À la demande de l’APPEP, Souâd Ayada, présidente du CSP, et David Bauduin, secrétaire général, ont reçu l’Association le 19 juin 2018. L’APPEP était représentée par Nicolas Franck et Marie Perret.


La philosophie comme « enseignement commun »

Nous rappelons les demandes que nous avions formulées dans la contribution adressée en avril au CSP: un programme de notions délimitées par leur inscription dans des champs qui ne soient pas eux-mêmes des notions, une diminution du nombre de notions, la réintroduction de notions relevant de la métaphysique.

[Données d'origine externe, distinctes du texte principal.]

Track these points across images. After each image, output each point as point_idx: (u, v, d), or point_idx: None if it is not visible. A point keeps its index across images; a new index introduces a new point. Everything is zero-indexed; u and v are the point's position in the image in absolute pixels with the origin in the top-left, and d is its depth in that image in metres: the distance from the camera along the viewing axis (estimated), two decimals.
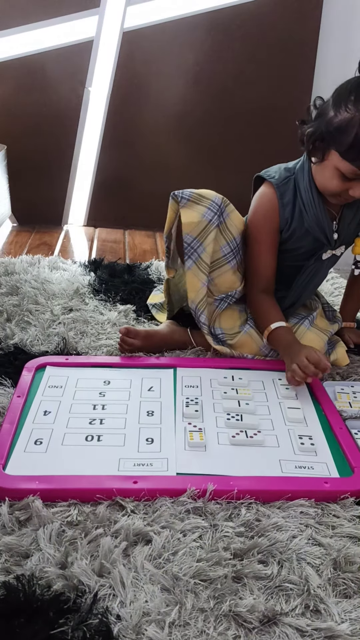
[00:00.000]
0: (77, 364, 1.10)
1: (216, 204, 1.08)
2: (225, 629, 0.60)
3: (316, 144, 1.02)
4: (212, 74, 2.10)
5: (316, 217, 1.10)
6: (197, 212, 1.07)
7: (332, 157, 1.00)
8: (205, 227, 1.07)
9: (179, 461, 0.84)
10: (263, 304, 1.15)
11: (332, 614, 0.63)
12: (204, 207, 1.08)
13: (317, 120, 1.03)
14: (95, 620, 0.59)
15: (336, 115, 0.98)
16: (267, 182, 1.13)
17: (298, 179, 1.10)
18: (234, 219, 1.12)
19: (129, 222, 2.25)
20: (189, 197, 1.09)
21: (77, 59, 2.02)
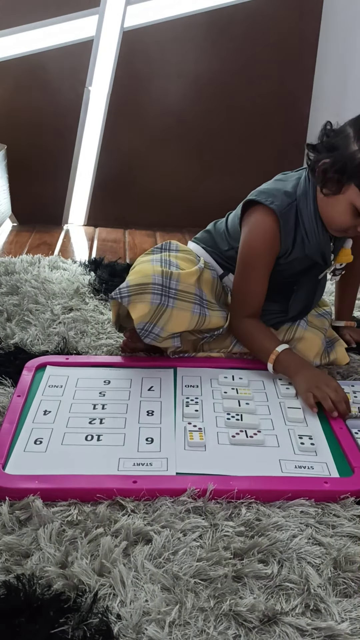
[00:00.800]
0: (78, 364, 1.10)
1: (158, 284, 1.03)
2: (225, 629, 0.60)
3: (332, 176, 0.98)
4: (211, 73, 2.10)
5: (319, 245, 1.08)
6: (145, 303, 1.03)
7: (350, 192, 0.97)
8: (157, 309, 1.03)
9: (178, 461, 0.84)
10: (254, 329, 1.11)
11: (333, 614, 0.63)
12: (149, 294, 1.03)
13: (334, 152, 0.99)
14: (95, 620, 0.59)
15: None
16: (266, 208, 1.06)
17: (300, 206, 1.06)
18: (184, 279, 1.07)
19: (129, 221, 2.25)
20: (129, 294, 1.03)
21: (77, 58, 2.02)
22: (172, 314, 1.05)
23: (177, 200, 2.23)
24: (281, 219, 1.05)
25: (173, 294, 1.05)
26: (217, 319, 1.13)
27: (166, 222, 2.24)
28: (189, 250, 1.20)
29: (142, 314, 1.03)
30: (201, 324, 1.10)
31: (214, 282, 1.16)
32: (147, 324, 1.03)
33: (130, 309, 1.03)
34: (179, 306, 1.05)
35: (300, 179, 1.08)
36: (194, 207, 2.21)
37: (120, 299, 1.04)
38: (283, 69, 2.12)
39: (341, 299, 1.32)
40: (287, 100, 2.15)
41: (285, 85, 2.14)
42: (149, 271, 1.05)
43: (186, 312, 1.06)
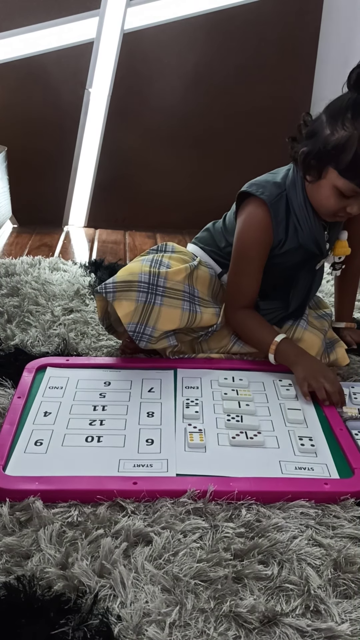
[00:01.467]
0: (78, 365, 1.10)
1: (144, 282, 1.03)
2: (225, 630, 0.60)
3: (312, 162, 1.01)
4: (212, 75, 2.11)
5: (311, 233, 1.09)
6: (130, 300, 1.03)
7: (330, 175, 0.99)
8: (144, 308, 1.03)
9: (179, 462, 0.84)
10: (251, 321, 1.12)
11: (333, 615, 0.63)
12: (134, 292, 1.03)
13: (312, 139, 1.01)
14: (95, 621, 0.59)
15: (333, 133, 0.97)
16: (257, 199, 1.08)
17: (290, 195, 1.07)
18: (172, 276, 1.07)
19: (129, 223, 2.25)
20: (114, 289, 1.03)
21: (78, 60, 2.03)
22: (161, 311, 1.04)
23: (177, 202, 2.24)
24: (271, 208, 1.07)
25: (160, 292, 1.05)
26: (209, 316, 1.12)
27: (166, 224, 2.25)
28: (185, 251, 1.20)
29: (127, 312, 1.03)
30: (192, 321, 1.09)
31: (211, 279, 1.17)
32: (137, 325, 1.03)
33: (115, 306, 1.03)
34: (167, 303, 1.05)
35: (290, 170, 1.10)
36: (194, 209, 2.21)
37: (105, 294, 1.04)
38: (283, 70, 2.13)
39: (341, 301, 1.32)
40: (288, 102, 2.15)
41: (286, 87, 2.14)
42: (136, 269, 1.06)
43: (176, 309, 1.06)
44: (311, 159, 1.01)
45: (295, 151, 1.05)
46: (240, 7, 2.04)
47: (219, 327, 1.15)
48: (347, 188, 0.99)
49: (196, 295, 1.11)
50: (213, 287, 1.17)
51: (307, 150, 1.01)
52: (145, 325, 1.04)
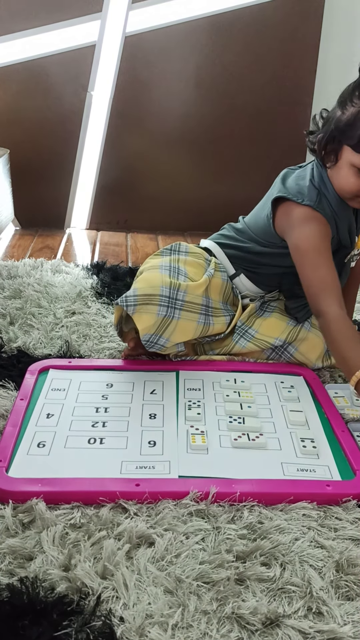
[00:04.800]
0: (80, 367, 1.10)
1: (165, 296, 1.03)
2: (228, 631, 0.60)
3: (328, 147, 1.03)
4: (213, 78, 2.11)
5: (348, 224, 1.09)
6: (150, 314, 1.03)
7: (345, 154, 1.01)
8: (163, 321, 1.04)
9: (181, 464, 0.84)
10: (343, 332, 0.98)
11: (335, 616, 0.63)
12: (156, 306, 1.03)
13: (325, 126, 1.05)
14: (98, 622, 0.59)
15: (343, 112, 1.00)
16: (302, 205, 1.06)
17: (324, 192, 1.07)
18: (192, 290, 1.07)
19: (131, 225, 2.25)
20: (135, 303, 1.03)
21: (80, 63, 2.03)
22: (178, 324, 1.06)
23: (179, 204, 2.24)
24: (319, 209, 1.05)
25: (179, 306, 1.05)
26: (219, 326, 1.14)
27: (168, 226, 2.25)
28: (199, 252, 1.20)
29: (147, 325, 1.03)
30: (205, 332, 1.11)
31: (223, 285, 1.17)
32: (152, 336, 1.04)
33: (135, 319, 1.04)
34: (185, 317, 1.06)
35: (314, 169, 1.10)
36: (196, 211, 2.22)
37: (126, 307, 1.04)
38: (285, 73, 2.13)
39: None
40: (289, 104, 2.15)
41: (287, 89, 2.14)
42: (157, 281, 1.06)
43: (191, 323, 1.07)
44: (327, 143, 1.02)
45: (312, 142, 1.07)
46: (242, 10, 2.04)
47: (225, 334, 1.16)
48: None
49: (210, 306, 1.12)
50: (225, 291, 1.18)
51: (322, 136, 1.03)
52: (160, 336, 1.05)
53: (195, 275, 1.14)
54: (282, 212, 1.10)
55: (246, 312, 1.18)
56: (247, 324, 1.17)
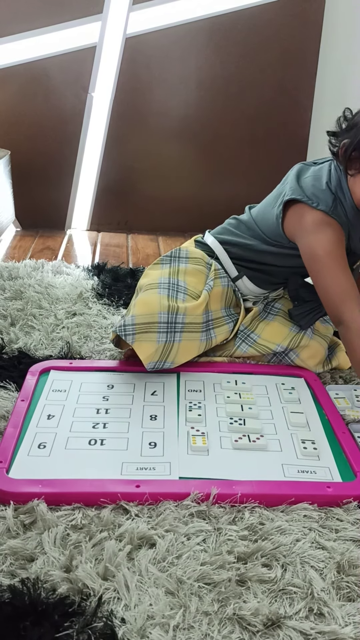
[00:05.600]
0: (81, 368, 1.10)
1: (164, 322, 1.03)
2: (229, 632, 0.60)
3: (354, 154, 0.98)
4: (214, 79, 2.11)
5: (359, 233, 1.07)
6: (151, 342, 1.02)
7: None
8: (164, 347, 1.03)
9: (181, 465, 0.84)
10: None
11: (336, 617, 0.63)
12: (155, 333, 1.02)
13: (352, 130, 1.00)
14: (100, 624, 0.60)
15: None
16: (316, 210, 1.03)
17: (340, 197, 1.05)
18: (191, 311, 1.07)
19: (132, 226, 2.26)
20: (134, 332, 1.02)
21: (80, 64, 2.03)
22: (180, 347, 1.06)
23: (179, 205, 2.24)
24: (334, 215, 1.03)
25: (179, 329, 1.05)
26: (222, 336, 1.14)
27: (169, 227, 2.25)
28: (200, 256, 1.19)
29: (149, 354, 1.03)
30: (209, 346, 1.12)
31: (224, 291, 1.17)
32: (156, 363, 1.04)
33: (136, 348, 1.03)
34: (186, 338, 1.06)
35: (331, 171, 1.07)
36: (197, 212, 2.22)
37: (125, 336, 1.03)
38: (285, 75, 2.13)
39: None
40: (289, 106, 2.15)
41: (288, 91, 2.15)
42: (155, 307, 1.05)
43: (194, 342, 1.08)
44: (352, 150, 0.98)
45: (336, 145, 1.03)
46: (243, 12, 2.04)
47: (228, 340, 1.16)
48: None
49: (211, 319, 1.12)
50: (226, 297, 1.18)
51: (349, 142, 0.99)
52: (164, 361, 1.05)
53: (196, 287, 1.13)
54: (294, 214, 1.07)
55: (249, 315, 1.18)
56: (249, 327, 1.17)
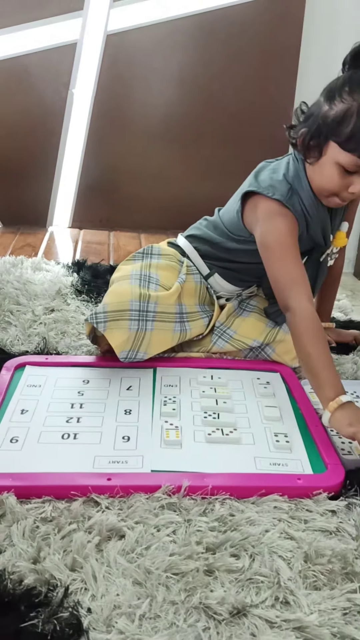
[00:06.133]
0: (57, 364, 1.10)
1: (135, 310, 1.04)
2: (195, 621, 0.61)
3: (312, 142, 1.00)
4: (196, 77, 2.12)
5: (321, 223, 1.08)
6: (122, 329, 1.02)
7: (331, 151, 0.98)
8: (136, 336, 1.04)
9: (154, 458, 0.84)
10: (323, 341, 0.95)
11: (302, 606, 0.64)
12: (126, 321, 1.03)
13: (309, 120, 1.01)
14: (65, 614, 0.60)
15: (331, 108, 0.96)
16: (271, 200, 1.04)
17: (297, 188, 1.06)
18: (163, 300, 1.07)
19: (113, 223, 2.26)
20: (105, 319, 1.02)
21: (61, 61, 2.03)
22: (153, 336, 1.06)
23: (162, 203, 2.25)
24: (288, 204, 1.04)
25: (151, 317, 1.05)
26: (197, 329, 1.14)
27: (151, 224, 2.26)
28: (172, 253, 1.20)
29: (120, 342, 1.03)
30: (183, 339, 1.12)
31: (197, 287, 1.17)
32: (129, 352, 1.04)
33: (107, 336, 1.03)
34: (159, 327, 1.06)
35: (289, 163, 1.08)
36: (179, 209, 2.22)
37: (97, 324, 1.03)
38: (266, 73, 2.14)
39: (321, 301, 1.32)
40: (271, 104, 2.16)
41: (269, 89, 2.16)
42: (126, 295, 1.05)
43: (167, 332, 1.08)
44: (311, 138, 0.99)
45: (293, 137, 1.04)
46: (224, 10, 2.05)
47: (204, 335, 1.16)
48: (349, 162, 0.96)
49: (184, 312, 1.12)
50: (200, 294, 1.18)
51: (306, 131, 1.00)
52: (137, 351, 1.05)
53: (168, 280, 1.13)
54: (251, 206, 1.09)
55: (224, 312, 1.18)
56: (225, 324, 1.17)
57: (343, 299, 1.58)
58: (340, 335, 1.32)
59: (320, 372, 0.92)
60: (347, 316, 1.48)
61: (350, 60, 0.98)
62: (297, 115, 1.06)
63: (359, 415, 0.86)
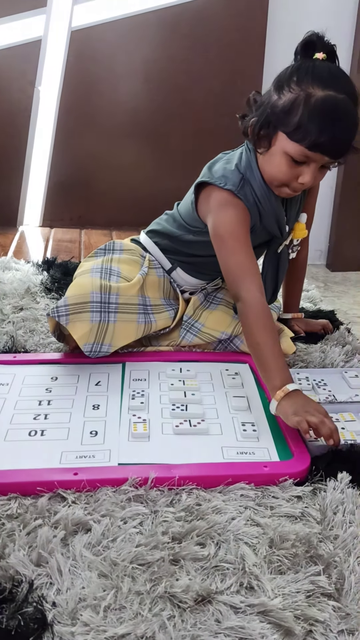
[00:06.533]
0: (25, 362, 1.10)
1: (96, 302, 1.03)
2: (160, 610, 0.61)
3: (262, 132, 1.00)
4: (162, 71, 2.12)
5: (274, 213, 1.08)
6: (84, 322, 1.02)
7: (280, 141, 0.98)
8: (99, 328, 1.03)
9: (121, 452, 0.85)
10: (272, 331, 0.97)
11: (266, 590, 0.64)
12: (88, 313, 1.03)
13: (260, 109, 1.01)
14: (30, 609, 0.60)
15: (280, 97, 0.97)
16: (223, 190, 1.04)
17: (248, 177, 1.06)
18: (124, 291, 1.07)
19: (85, 221, 2.25)
20: (67, 312, 1.02)
21: (26, 58, 2.02)
22: (116, 328, 1.05)
23: (133, 199, 2.24)
24: (240, 195, 1.04)
25: (113, 309, 1.05)
26: (163, 321, 1.14)
27: (123, 221, 2.25)
28: (134, 248, 1.21)
29: (82, 333, 1.03)
30: (148, 330, 1.11)
31: (160, 281, 1.18)
32: (93, 345, 1.04)
33: (70, 329, 1.03)
34: (122, 319, 1.06)
35: (242, 154, 1.09)
36: (150, 205, 2.20)
37: (58, 317, 1.03)
38: (233, 67, 2.15)
39: (288, 292, 1.34)
40: (238, 97, 2.15)
41: (236, 82, 2.16)
42: (87, 287, 1.05)
43: (131, 324, 1.08)
44: (260, 127, 0.99)
45: (245, 126, 1.04)
46: (189, 4, 2.05)
47: (171, 328, 1.16)
48: (297, 152, 0.96)
49: (149, 304, 1.11)
50: (163, 287, 1.18)
51: (256, 120, 1.00)
52: (101, 344, 1.05)
53: (130, 273, 1.13)
54: (204, 196, 1.09)
55: (190, 305, 1.19)
56: (193, 317, 1.17)
57: (312, 289, 1.60)
58: (309, 325, 1.33)
59: (268, 362, 0.94)
60: (316, 306, 1.49)
61: (301, 50, 0.99)
62: (250, 105, 1.05)
63: (304, 403, 0.88)
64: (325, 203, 2.39)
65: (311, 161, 0.97)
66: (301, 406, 0.87)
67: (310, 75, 0.95)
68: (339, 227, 2.40)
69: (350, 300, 2.16)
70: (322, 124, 0.93)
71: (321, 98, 0.93)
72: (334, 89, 0.93)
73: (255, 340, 0.96)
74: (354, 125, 0.96)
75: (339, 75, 0.96)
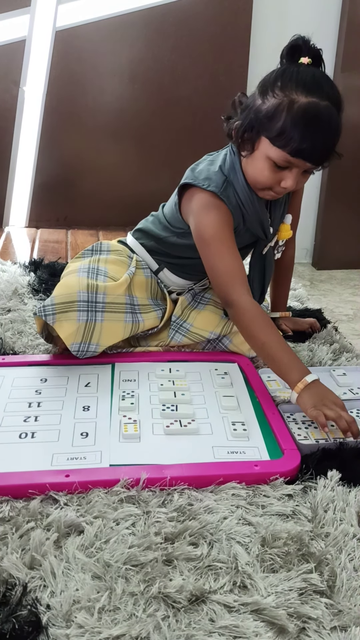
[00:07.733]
0: (14, 364, 1.10)
1: (83, 301, 1.03)
2: (154, 611, 0.62)
3: (245, 135, 1.00)
4: (147, 71, 2.12)
5: (257, 215, 1.09)
6: (71, 321, 1.02)
7: (263, 145, 0.99)
8: (86, 327, 1.03)
9: (112, 453, 0.85)
10: (272, 327, 0.98)
11: (259, 589, 0.65)
12: (75, 312, 1.02)
13: (244, 112, 1.01)
14: (24, 612, 0.60)
15: (264, 102, 0.97)
16: (206, 191, 1.04)
17: (232, 179, 1.06)
18: (111, 291, 1.08)
19: (71, 221, 2.24)
20: (54, 312, 1.02)
21: (10, 58, 2.00)
22: (103, 327, 1.05)
23: (118, 199, 2.24)
24: (223, 196, 1.04)
25: (101, 308, 1.05)
26: (151, 321, 1.14)
27: (109, 221, 2.25)
28: (121, 249, 1.21)
29: (70, 333, 1.02)
30: (136, 330, 1.11)
31: (147, 282, 1.18)
32: (80, 344, 1.04)
33: (56, 328, 1.03)
34: (109, 318, 1.06)
35: (227, 156, 1.09)
36: (136, 205, 2.20)
37: (45, 317, 1.02)
38: (218, 66, 2.15)
39: (275, 291, 1.34)
40: (223, 96, 2.16)
41: (221, 82, 2.17)
42: (74, 287, 1.05)
43: (118, 323, 1.08)
44: (244, 131, 1.00)
45: (230, 128, 1.04)
46: (174, 4, 2.06)
47: (159, 328, 1.16)
48: (279, 157, 0.97)
49: (136, 304, 1.11)
50: (151, 288, 1.18)
51: (240, 124, 1.01)
52: (88, 343, 1.04)
53: (117, 273, 1.13)
54: (187, 198, 1.09)
55: (179, 305, 1.19)
56: (181, 317, 1.18)
57: (299, 288, 1.61)
58: (297, 324, 1.34)
59: (280, 357, 0.95)
60: (303, 305, 1.50)
61: (287, 54, 0.99)
62: (235, 107, 1.05)
63: (322, 396, 0.90)
64: (311, 202, 2.41)
65: (294, 166, 0.98)
66: (320, 399, 0.89)
67: (294, 81, 0.95)
68: (325, 226, 2.42)
69: (336, 298, 2.18)
70: (304, 131, 0.94)
71: (304, 105, 0.93)
72: (317, 96, 0.94)
73: (260, 340, 0.97)
74: (336, 132, 0.97)
75: (323, 81, 0.96)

Nous demandons l’intégration de la notion de croyance, qui n’existe actuellement que dans le programme des séries de la voie technologique, dans le programme du socle commun. Nous demandons que la dissertation soit redéfinie dans le nouveau programme, pour la conforter et pour éviter un formalisme qui ne correspond ni aux attentes des professeurs, ni aux productions les meilleures des élèves.

Nos interlocuteurs nous confirment que le programme sera bien constitué de notions. Ils se montrent intéressés par l’introduction d’une définition de la dissertation dans le programme, qui la sorte du carcan formaliste et normé dans lequel ses détracteurs voudraient l’enfermer. Ils nous demandent de leur adresser une contribution sur le sujet.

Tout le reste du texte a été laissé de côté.